F0 zebrafish from injected embryos were in-crossed to obtain F1 fish. Under anaesthesia, a small portion of the tail fin was removed from each F1 fish, digested with proteinase K at 56 °C overnight, and amplified with gene-specific primers for DNA fragment analysis. Based on fragment analysis results, F1 fish carrying deletions and/or insertions were Sanger sequenced, and fish with mutations of interest (i.e. nonsense, frameshift) were selected and individually out-crossed with wild-type fish to yield the heterozygous F2 population, from which subsequent in-crosses (Fig. 4a) yielded the double knockout (DKO) and single knockout (SKO) populations used in the current study. Fragment analysis and Sanger sequencing data were analysed with Geneious and 4Peaks, and all sequence alignments were performed in BLAST[55]. PCR parameters (Promega Gotaq) are 95 °C, 2 min; 36 cycles of 95 °C for 30 s, 56 °C for 30 s, and 72 °C for 45 s; 72 °C, 5 min. asah1a forward primer: 5′-ATCATGGGTGCAACTAGATGTG-3′, asah1a reverse primer: 5′-AAAAACAGCTTTGCATTGTTCA-3′; asah1b forward primer: 5′-CCCTTTATGTTGAATTTGAGGC-3′, asah1b reverse primer: 5′-AAACCTAGTTGCATTCTCCAGC-3′. 5′6-FAM was added to all forward primers for DNA fragment analysis. For Sanger sequencing, PCR product was purified using the QIAquick PCR Purification Kit (Qiagen, 28104). The purified PCR product was inserted into the pGEM-T Easy vector (Promega, A1360) or the pCR4-TOPO TA vector (ThermoFisher Scientific, 450030), and transformed into competent cells (New England Biolabs, C3040I). Sanger sequencing was conducted using M13 forward or M13 reverse primer for the pGEM system, and T3 primer for the TOPO system.

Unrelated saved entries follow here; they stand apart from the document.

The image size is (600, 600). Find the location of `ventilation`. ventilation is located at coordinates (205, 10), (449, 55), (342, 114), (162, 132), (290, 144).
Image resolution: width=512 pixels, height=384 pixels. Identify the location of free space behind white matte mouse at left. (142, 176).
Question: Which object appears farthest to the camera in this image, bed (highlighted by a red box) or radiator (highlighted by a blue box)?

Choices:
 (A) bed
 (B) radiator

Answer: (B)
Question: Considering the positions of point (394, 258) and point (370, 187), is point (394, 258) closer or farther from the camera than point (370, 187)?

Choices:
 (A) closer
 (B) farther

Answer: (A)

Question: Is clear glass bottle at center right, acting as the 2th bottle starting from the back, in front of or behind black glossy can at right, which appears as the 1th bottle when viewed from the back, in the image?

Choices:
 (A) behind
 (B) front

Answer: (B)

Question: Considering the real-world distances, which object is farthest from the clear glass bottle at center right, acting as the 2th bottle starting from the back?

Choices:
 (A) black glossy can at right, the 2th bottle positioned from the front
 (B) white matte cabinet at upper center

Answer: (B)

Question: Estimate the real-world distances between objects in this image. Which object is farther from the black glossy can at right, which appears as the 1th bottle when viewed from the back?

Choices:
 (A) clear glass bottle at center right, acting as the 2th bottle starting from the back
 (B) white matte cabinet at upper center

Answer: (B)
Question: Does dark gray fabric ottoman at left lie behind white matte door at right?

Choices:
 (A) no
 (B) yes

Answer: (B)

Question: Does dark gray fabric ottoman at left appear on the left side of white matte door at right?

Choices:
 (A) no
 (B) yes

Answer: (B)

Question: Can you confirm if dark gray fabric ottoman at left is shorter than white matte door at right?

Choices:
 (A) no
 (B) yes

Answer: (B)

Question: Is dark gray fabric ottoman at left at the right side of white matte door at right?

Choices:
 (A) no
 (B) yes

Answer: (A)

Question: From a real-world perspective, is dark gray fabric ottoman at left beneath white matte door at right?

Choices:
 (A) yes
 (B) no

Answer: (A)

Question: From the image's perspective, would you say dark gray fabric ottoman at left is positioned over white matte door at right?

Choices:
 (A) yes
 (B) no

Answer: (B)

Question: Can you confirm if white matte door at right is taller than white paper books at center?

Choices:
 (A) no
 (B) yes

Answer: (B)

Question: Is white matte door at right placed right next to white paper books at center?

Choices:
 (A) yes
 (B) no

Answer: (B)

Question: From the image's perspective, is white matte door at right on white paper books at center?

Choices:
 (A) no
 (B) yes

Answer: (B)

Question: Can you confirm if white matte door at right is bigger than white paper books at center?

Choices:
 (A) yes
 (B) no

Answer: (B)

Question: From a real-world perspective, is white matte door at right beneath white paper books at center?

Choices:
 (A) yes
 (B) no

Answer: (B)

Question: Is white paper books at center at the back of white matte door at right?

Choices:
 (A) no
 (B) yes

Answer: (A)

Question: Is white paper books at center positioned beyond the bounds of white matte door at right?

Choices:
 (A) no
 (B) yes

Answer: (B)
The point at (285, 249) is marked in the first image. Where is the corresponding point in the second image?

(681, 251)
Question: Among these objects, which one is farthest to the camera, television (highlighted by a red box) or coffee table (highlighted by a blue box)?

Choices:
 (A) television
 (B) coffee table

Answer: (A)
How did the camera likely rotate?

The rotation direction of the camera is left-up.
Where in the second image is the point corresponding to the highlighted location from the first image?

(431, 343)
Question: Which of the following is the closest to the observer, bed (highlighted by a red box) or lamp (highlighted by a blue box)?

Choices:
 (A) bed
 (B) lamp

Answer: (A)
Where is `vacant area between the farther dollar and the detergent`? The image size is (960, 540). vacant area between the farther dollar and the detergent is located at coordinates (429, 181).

For Sanger sequencing of full-length asah1a and asah1b cDNA, RNA was isolated from asah1a(+68/+68), asah1b(−20/+) and asah1a(+68/+), asah1b(−20/−20) zebrafish brains using the RNeasy Lipid Tissue Mini Kit (Qiagen, 74804, one brain per sample). The resulting RNA was diluted to 200 ng/µL, and reversed transcribed (10 µL RNA, 20 µL reaction volume with RNase inhibitor) using the Applied Biosystems High Capacity cDNA Reverse Transcription Kit (ThermoFisher Scientific, 4368814) following manufacturer’s instructions. The full cDNA sequences of asah1a and asah1b were amplified by PCR. PCR parameters (Promega Gotaq) were 95 °C, 2 min; 36 cycles of 95 °C for 30 s, 56.1 °C for 30 s (asah1a) or 60.7 °C for 30 s (asah1b), and 72 °C for 1 min 15 s; 72 °C, 5 min. asah1a forward primer: 5′-GATGAAGCTTGTGTTCCGTTAC-3′, asah1a reverse primer: 5′-TCGGAGTTGATGGCAGATTAC-3′; asah1b forward primer: 5′-CATGAACAACAGATTAAACCTG-3′, asah1b reverse primer: 5′-CAGAAGTGTACTATGGTCTTGAG-3′. PCR product was purified using the QIAquick PCR Purification Kit (Qiagen, 28104). The purified PCR product was inserted into the pCR4-TOPO TA vector (ThermoFisher Scientific, 450030) and transformed into competent cells (New England Biolabs, C3040I). Sanger sequencing was conducted using both M13 forward and M13 reverse primers. DNA fragment analysis and Sanger sequencing were performed at the Massachusetts General Hospital Center for Computational & Integrative Biology; the Genomics Core Facility, a part of the Health Sciences Cores at the University of Utah; or Genewiz.